Dataset entries:
_ _ _ _ _ _ _
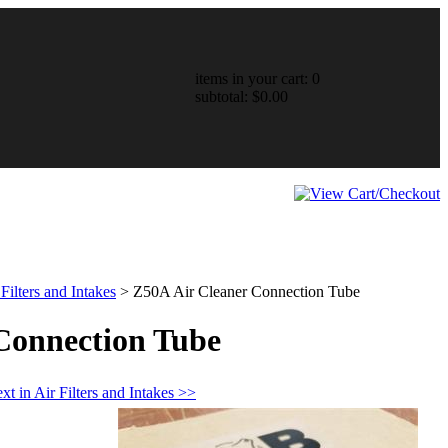
items in your cart: 0
subtotal: $0.00
 Filters and Intakes
>
Z50A Air Cleaner Connection Tube
Connection Tube
xt in Air Filters and Intakes >>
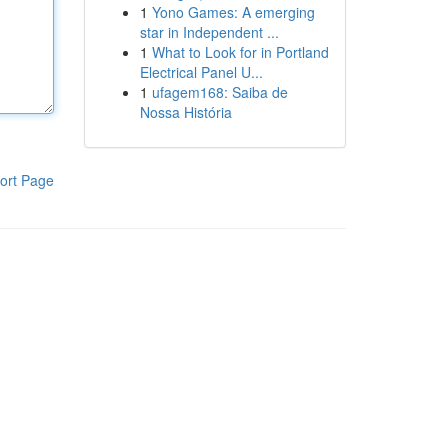
1
Yono Games: A emerging
star in Independent ...
1
What to Look for in Portland
Electrical Panel U...
1
ufagem168: Saiba de
Nossa História
ort Page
_ _ _ _ _ _ _
What you will do:
Transcribe the data verbatim. No picture belongs in the result.

Exercise answer:
items in your cart: 0
subtotal: $0.00
 Filters and Intakes
>
Z50A Air Cleaner Connection Tube
Connection Tube
xt in Air Filters and Intakes >>
1
Yono Games: A emerging
star in Independent ...
1
What to Look for in Portland
Electrical Panel U...
1
ufagem168: Saiba de
Nossa História
ort Page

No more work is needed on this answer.